[DESCRIPTION OF THE TASK] Which lines in the material below contain the word "output"? Show each of them in full.

[SUPPLIED INFORMATION]
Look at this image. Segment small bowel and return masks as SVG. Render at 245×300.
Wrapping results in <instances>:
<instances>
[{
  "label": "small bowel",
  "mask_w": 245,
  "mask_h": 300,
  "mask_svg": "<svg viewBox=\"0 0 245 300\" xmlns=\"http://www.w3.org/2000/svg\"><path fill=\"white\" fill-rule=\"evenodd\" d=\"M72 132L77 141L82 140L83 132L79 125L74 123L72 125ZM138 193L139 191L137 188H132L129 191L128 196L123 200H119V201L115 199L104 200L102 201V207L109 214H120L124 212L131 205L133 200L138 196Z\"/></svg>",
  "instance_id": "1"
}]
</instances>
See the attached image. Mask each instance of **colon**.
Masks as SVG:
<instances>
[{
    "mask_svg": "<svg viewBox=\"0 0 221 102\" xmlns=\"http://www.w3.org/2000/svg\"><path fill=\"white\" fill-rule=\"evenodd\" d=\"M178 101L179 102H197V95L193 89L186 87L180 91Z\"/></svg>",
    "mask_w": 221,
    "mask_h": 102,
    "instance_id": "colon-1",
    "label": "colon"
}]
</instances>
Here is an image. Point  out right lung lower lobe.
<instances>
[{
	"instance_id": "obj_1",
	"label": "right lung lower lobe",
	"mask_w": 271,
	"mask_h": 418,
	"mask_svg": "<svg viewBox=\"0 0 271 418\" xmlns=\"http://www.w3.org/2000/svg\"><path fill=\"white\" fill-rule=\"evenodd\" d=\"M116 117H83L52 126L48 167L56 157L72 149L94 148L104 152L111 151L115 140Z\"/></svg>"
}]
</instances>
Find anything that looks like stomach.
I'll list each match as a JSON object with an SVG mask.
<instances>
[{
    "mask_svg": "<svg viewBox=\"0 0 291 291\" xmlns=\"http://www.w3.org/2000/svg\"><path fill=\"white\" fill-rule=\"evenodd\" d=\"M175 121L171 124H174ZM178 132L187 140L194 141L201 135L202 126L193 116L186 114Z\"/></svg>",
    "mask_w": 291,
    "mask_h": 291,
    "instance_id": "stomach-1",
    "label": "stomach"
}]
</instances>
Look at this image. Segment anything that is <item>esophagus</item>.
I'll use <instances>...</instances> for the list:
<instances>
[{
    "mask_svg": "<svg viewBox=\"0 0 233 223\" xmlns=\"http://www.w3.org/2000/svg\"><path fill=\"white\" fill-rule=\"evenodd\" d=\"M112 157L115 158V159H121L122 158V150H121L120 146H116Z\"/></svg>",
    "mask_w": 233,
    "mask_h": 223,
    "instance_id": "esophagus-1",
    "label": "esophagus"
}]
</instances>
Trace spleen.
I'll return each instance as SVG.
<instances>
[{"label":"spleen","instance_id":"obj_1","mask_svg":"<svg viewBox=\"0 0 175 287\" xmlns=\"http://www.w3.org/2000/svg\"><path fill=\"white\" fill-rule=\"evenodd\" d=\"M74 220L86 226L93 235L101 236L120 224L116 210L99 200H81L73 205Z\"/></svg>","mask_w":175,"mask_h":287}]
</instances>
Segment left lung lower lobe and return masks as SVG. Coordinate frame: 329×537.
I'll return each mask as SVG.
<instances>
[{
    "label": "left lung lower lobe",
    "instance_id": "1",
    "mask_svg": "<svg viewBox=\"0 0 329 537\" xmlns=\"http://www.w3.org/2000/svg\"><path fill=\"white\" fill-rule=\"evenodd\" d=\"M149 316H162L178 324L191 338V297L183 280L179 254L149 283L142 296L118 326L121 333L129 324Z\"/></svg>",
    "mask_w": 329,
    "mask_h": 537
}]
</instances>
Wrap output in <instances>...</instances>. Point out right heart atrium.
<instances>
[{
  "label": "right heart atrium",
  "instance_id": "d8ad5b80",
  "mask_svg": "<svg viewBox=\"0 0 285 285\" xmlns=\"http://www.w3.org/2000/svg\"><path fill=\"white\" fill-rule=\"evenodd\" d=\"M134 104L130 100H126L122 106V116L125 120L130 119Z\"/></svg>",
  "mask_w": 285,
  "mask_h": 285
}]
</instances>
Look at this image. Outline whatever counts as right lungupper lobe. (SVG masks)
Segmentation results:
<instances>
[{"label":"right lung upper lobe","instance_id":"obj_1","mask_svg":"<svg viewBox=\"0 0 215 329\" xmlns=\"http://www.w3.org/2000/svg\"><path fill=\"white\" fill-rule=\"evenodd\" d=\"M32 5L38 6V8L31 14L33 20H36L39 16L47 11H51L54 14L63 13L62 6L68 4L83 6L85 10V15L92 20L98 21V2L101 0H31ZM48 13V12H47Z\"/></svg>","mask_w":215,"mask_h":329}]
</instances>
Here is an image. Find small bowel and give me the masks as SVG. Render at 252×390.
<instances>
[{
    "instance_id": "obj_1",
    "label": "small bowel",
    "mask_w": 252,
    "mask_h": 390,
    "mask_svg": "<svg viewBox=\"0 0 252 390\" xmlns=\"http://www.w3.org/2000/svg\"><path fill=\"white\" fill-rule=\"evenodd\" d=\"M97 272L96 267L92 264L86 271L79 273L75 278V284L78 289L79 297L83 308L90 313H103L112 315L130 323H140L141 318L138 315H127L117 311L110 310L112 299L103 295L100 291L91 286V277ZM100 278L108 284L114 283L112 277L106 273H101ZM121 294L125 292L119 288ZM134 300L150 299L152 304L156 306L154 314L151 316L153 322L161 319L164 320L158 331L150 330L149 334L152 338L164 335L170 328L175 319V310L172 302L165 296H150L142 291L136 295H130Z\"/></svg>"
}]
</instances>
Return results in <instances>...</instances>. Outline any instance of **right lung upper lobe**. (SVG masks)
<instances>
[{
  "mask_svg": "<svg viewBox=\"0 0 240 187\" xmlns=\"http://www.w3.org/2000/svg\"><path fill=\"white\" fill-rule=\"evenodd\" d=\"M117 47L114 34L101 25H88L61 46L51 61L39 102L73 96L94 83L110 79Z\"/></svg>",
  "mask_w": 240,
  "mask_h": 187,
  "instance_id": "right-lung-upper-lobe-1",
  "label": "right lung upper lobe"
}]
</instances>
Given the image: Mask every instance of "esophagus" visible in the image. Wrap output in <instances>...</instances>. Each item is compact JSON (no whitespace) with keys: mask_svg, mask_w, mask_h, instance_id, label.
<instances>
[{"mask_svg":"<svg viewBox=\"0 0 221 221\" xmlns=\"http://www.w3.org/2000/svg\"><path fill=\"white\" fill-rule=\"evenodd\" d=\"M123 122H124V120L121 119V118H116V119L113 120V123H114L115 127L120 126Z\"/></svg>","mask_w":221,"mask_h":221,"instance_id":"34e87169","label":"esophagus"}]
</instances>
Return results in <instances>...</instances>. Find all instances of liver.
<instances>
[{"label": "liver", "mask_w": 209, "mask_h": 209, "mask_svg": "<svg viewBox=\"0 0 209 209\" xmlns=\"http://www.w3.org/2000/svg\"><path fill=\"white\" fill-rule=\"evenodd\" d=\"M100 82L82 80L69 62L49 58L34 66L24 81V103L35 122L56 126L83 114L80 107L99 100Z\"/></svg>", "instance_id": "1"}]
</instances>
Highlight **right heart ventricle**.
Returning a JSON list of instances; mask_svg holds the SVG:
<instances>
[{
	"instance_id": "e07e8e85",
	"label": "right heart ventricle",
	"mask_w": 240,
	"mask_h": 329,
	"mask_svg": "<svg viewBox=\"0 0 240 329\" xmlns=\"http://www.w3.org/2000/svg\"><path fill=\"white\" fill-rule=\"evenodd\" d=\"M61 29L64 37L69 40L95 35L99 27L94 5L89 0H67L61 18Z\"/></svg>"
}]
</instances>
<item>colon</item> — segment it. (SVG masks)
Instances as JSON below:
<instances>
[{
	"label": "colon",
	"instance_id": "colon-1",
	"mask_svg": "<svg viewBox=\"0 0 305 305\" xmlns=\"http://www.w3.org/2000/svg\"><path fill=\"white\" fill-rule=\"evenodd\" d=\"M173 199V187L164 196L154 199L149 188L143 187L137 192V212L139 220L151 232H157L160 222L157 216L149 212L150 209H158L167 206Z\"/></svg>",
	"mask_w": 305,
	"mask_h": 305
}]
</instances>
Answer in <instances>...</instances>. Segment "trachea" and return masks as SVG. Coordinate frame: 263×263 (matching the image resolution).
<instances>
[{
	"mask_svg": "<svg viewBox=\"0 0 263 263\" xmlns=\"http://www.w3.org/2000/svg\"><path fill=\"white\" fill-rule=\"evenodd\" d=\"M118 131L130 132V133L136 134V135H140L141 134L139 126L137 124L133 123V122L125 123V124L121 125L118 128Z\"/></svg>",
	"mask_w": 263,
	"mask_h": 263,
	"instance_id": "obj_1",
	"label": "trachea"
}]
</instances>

[FINAL ANSWER]
Wrap output in <instances>...</instances>. Point out right heart atrium.
Given the image: Mask every instance of "esophagus" visible in the image. Wrap output in <instances>...</instances>. Each item is compact JSON (no whitespace) with keys: mask_svg, mask_w, mask_h, instance_id, label.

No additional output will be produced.